As a man Cherubini presented himself in many different aspects. Extremely nervous, brusque, irritable, and absolutely independent, he was apt to offend and repel. But under his stern reserve of character there beat a warm heart and generous sympathies. This is shown by the fact that, in spite of the unevenness of his temper, he was almost worshipped by those around him. Auber, Halévy, Berton, Boïeldieu, Méhul, Spontini, and Adam, who were so intimately associated with him, speak of him with words of the warmest affection. Halévy, indeed, rarely alluded to him without tears rushing to his eyes; and the slightest term of disrespect excited his warmest indignation. It is recorded that, after rebuking a pupil with sarcastic severity, his fine face would relax with a smile so affectionate and genial that his whilom victim could feel nothing but enthusiastic respect. Without one taint of envy in his nature, conscious of his own extraordinary powers, he was quick to recognise genius in others; and his hearty praise of the powers of his rivals shows how sound and generous the heart was under his irritability. His proneness to satire and power of epigram made him enemies, but even these yielded to the suavity and fascination which alternated with his bitter moods. His sympathies were peculiarly open for young musicians. Mendelssohn and Liszt were stimulated by his warm and encouraging praise when they first visited Paris; and even Berlioz, whose turbulent conduct in the Conservatory had so embittered him at various times, was heartily applauded when his first great mass was produced. Arnold gives us the following pleasant picture of Cherubini:—

“Cherubini in society was outwardly silent, modest, unassuming, pleasing, obliging, and possessed of the finest manners. At the same time, he who did not know that he was with Cherubini would think him stern and reserved, so well did the composer know how to conceal everything, if only to avoid ostentation. He truly shunned brag or speaking of himself. Cherubini’s voice was feeble, probably from narrow-chestedness, and somewhat hoarse, but was otherwise soft and agreeable. His French was Italianised.... His head was bent forward, his nose was large and aquiline; his eyebrows were thick, black, and somewhat bushy, overshadowing his eyes. His eyes were dark, and glittered with an extraordinary brilliancy that animated in a wonderful way the whole face. A thin lock of hair came over the centre of his forehead, and somehow gave to his countenance a peculiar softness.”

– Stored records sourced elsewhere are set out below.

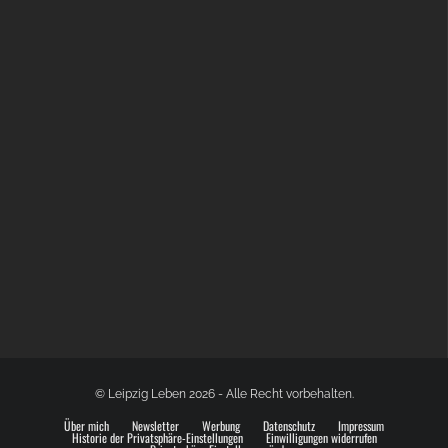
BÜLOWSTRASSENMUSIKFESTIVAL | 22.08.2026
© Leipzig Leben 2026 - Alle Recht vorbehalten.
Über mich
Newsletter
Werbung
Datenschutz
Impressum
Historie der Privatsphäre-Einstellungen
Einwilligungen widerrufen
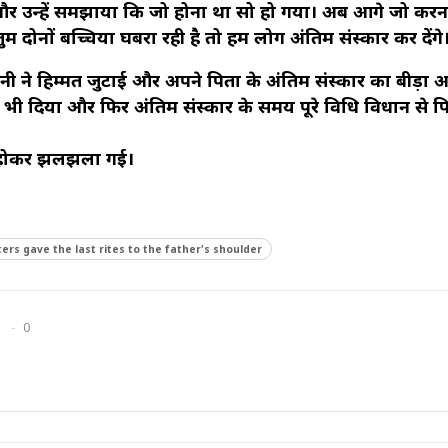
ा और उन्हें समझाया कि जो होना था सो हो गया। अब आगे जो करना
म दोनों बच्चिया घबरा रही है तो हम लोग अंतिम संस्कार कर देंगे
 ने हिम्मत जुटाई और अपने पिता के अंतिम संस्कार का बीड़ा अ
ा भी दिया और फिर अंतिम संस्कार के समय पूरे विधि विधान से प
नम होकर झलझला गई।
rs gave the last rites to the father's shoulder
0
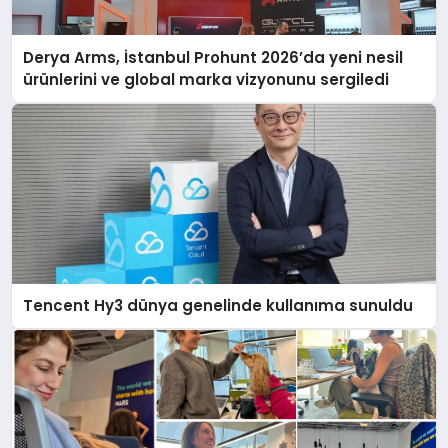
Derya Arms, İstanbul Prohunt 2026’da yeni nesil
ürünlerini ve global marka vizyonunu sergiledi
Tencent Hy3 dünya genelinde kullanıma sunuldu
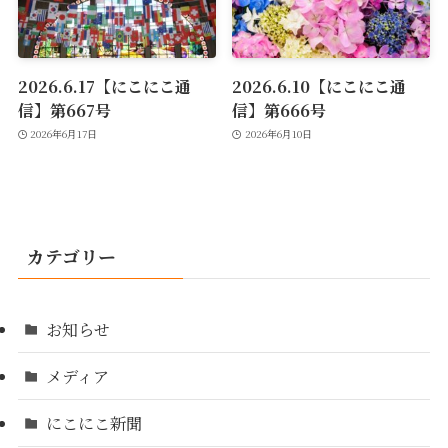
2026.6.17【にこにこ通
2026.6.10【にこにこ通
信】第667号
信】第666号
2026年6月17日
2026年6月10日
カテゴリー
お知らせ
メディア
にこにこ新聞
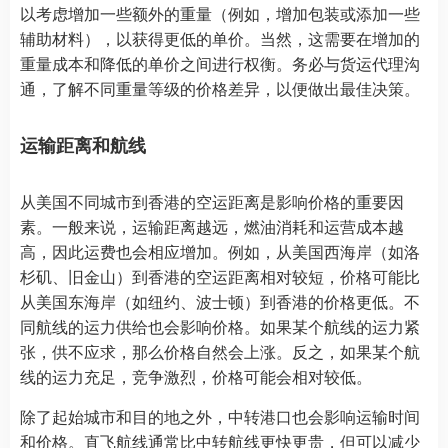
以考虑增加一些额外的重量（例如，增加包装或添加一些
辅助材料），以获得更低的单价。当然，这需要在增加的
重量成本和降低的单价之间进行权衡。务必与货运代理沟
通，了解不同重量等级的价格差异，以便做出最佳决策。
运输距离和航线
从美国不同城市到香港的空运距离是影响价格的重要因
素。一般来说，运输距离越远，燃油消耗和运营成本越
高，因此运费也会相应增加。例如，从美国西海岸（如洛
杉矶、旧金山）到香港的空运距离相对较短，价格可能比
从美国东海岸（如纽约、波士顿）到香港的价格更低。不
同航线的运力供给也会影响价格。如果某个航线的运力紧
张，供不应求，那么价格自然会上涨。反之，如果某个航
线的运力充足，竞争激烈，价格可能会相对较低。
除了起始城市和目的地之外，中转港口也会影响运输时间
和价格。直飞航线通常比中转航线更快更贵，但可以减少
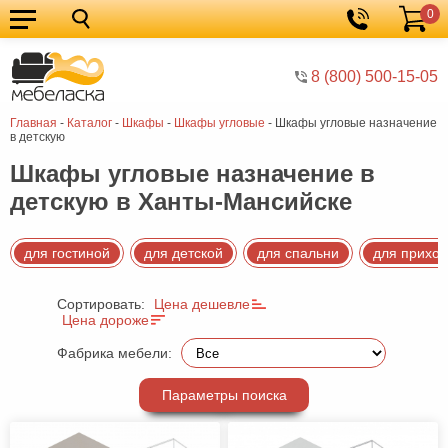
0
Кухонные
Корзина
гарнитуры
Мебель
8 (800) 500-15-05
для
Мебель
Главная
-
Каталог
-
Шкафы
-
Шкафы угловые
-
Шкафы угловые назначение
кухни
для
Кровати
в детскую
спальни
Шкафы
Шкафы угловые назначение в
детскую в Ханты-Мансийске
Диваны
Мягкая
для гостиной
для детской
для спальни
для прихо
мебель
Детская
Сортировать:
Цена дешевле
мебель
Мебель
Цена дороже
в
Мебель
Фабрика мебели:
гостиную
для
Столы
Параметры поиска
прихожей
Комоды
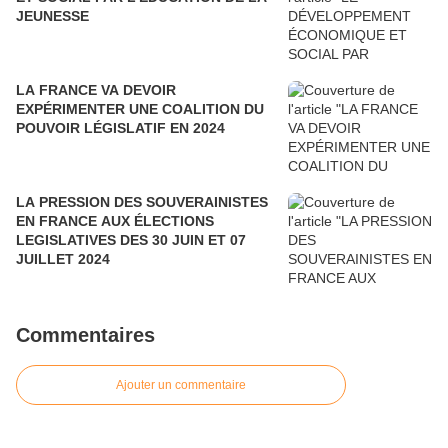
JEUNESSE
LA FRANCE VA DEVOIR
EXPÉRIMENTER UNE COALITION DU
POUVOIR LÉGISLATIF EN 2024
LA PRESSION DES SOUVERAINISTES
EN FRANCE AUX ÉLECTIONS
LEGISLATIVES DES 30 JUIN ET 07
JUILLET 2024
Commentaires
Ajouter un commentaire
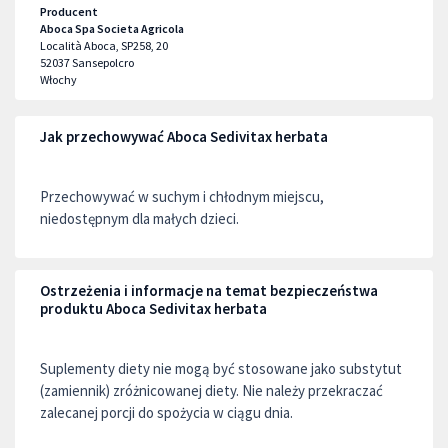
Producent
Aboca Spa Societa Agricola
Località Aboca, SP258, 20
52037
Sansepolcro
Włochy
Jak przechowywać Aboca Sedivitax herbata
Przechowywać w suchym i chłodnym miejscu,
niedostępnym dla małych dzieci.
Ostrzeżenia i informacje na temat bezpieczeństwa
produktu Aboca Sedivitax herbata
Suplementy diety nie mogą być stosowane jako substytut
(zamiennik) zróżnicowanej diety. Nie należy przekraczać
zalecanej porcji do spożycia w ciągu dnia.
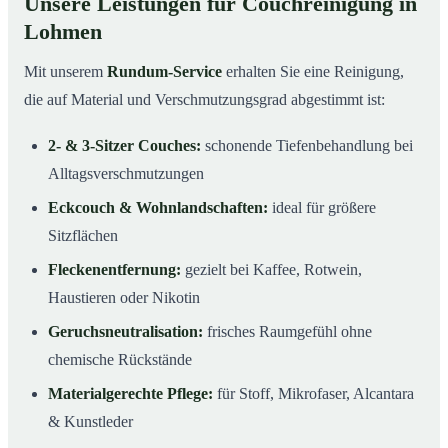
Unsere Leistungen für Couchreinigung in
Lohmen
Mit unserem
Rundum-Service
erhalten Sie eine Reinigung,
die auf Material und Verschmutzungsgrad abgestimmt ist:
2- & 3-Sitzer Couches:
schonende Tiefenbehandlung bei
Alltagsverschmutzungen
Eckcouch & Wohnlandschaften:
ideal für größere
Sitzflächen
Fleckenentfernung:
gezielt bei Kaffee, Rotwein,
Haustieren oder Nikotin
Geruchsneutralisation:
frisches Raumgefühl ohne
chemische Rückstände
Materialgerechte Pflege:
für Stoff, Mikrofaser, Alcantara
& Kunstleder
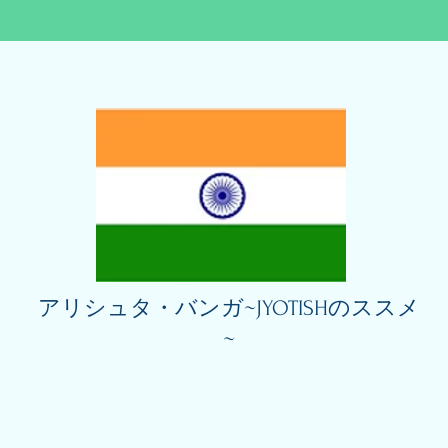
アリシュタ・バンガ~JYOTISHのススメ
~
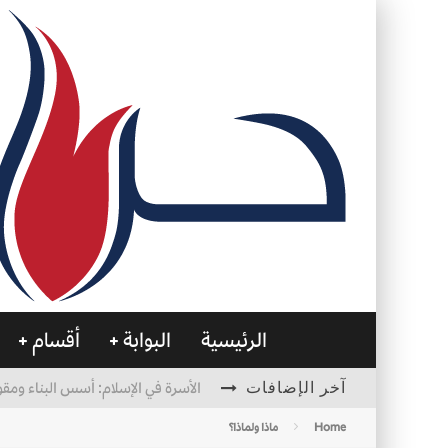
الرئيسية
البوابة
أقسام
آخر الإضافات
الأسرة في الإسلام: أسس البناء ومقو
العظام… صمتٌ يحمل الحياة
Home
ماذا ولماذا؟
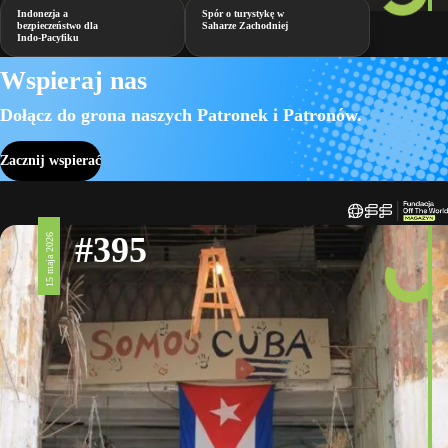
Indonezja a
Spór o turystykę w
bezpieczeństwo dla
Saharze Zachodniej
Indo-Pacyfiku
Wspieraj nas
Dołącz do grona naszych Patronek i Patronów.
Zacznij wspierać
#395
15 maja 2026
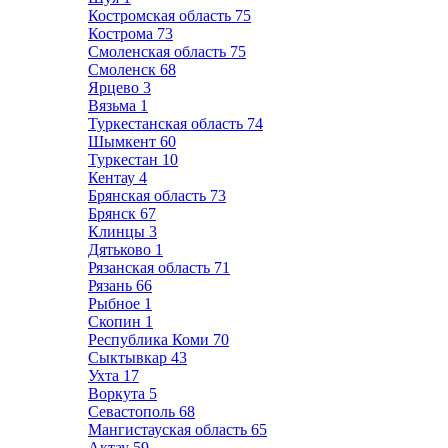
Костромская область
75
Кострома
73
Смоленская область
75
Смоленск
68
Ярцево
3
Вязьма
1
Туркестанская область
74
Шымкент
60
Туркестан
10
Кентау
4
Брянская область
73
Брянск
67
Клинцы
3
Дятьково
1
Рязанская область
71
Рязань
66
Рыбное
1
Скопин
1
Республика Коми
70
Сыктывкар
43
Ухта
17
Воркута
5
Севастополь
68
Мангистауская область
65
Актау
59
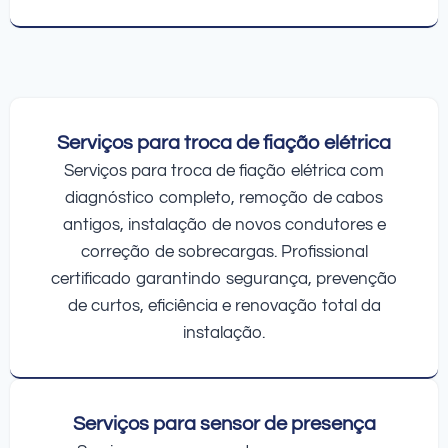
Serviços para troca de fiação elétrica
Serviços para troca de fiação elétrica com
diagnóstico completo, remoção de cabos
antigos, instalação de novos condutores e
correção de sobrecargas. Profissional
certificado garantindo segurança, prevenção
de curtos, eficiência e renovação total da
instalação.
Serviços para sensor de presença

The picture painted by Ingres, the great artist, now in the Luxembourg gallery, represents the composer with Polyhymnia in the background stretching out her hand over him. His face, framed in waving silvery hair, is full of majesty and brightness, and the eye of piercing lustre. Cherubini was so gratified by this effort of the painter that he sent him a beautiful canon set to words of his own. Thus his latter years were spent in the society of the great artists and wits of Paris, revered by all, and recognised, after Beethoven’s death, as the musical giant of Europe. Rossini, Meyerbeer, Weber, Schumann—in a word, the representatives of the most diverse schools of composition—bowed equally before this great name. Rossini, who was his antipodes in genius and method, felt his loss bitterly, and after his death sent Cherubini’s portrait to his widow with these touching words—“Here, my dear madam, is the portrait of a great man, who is as young in your heart as he is in my mind.”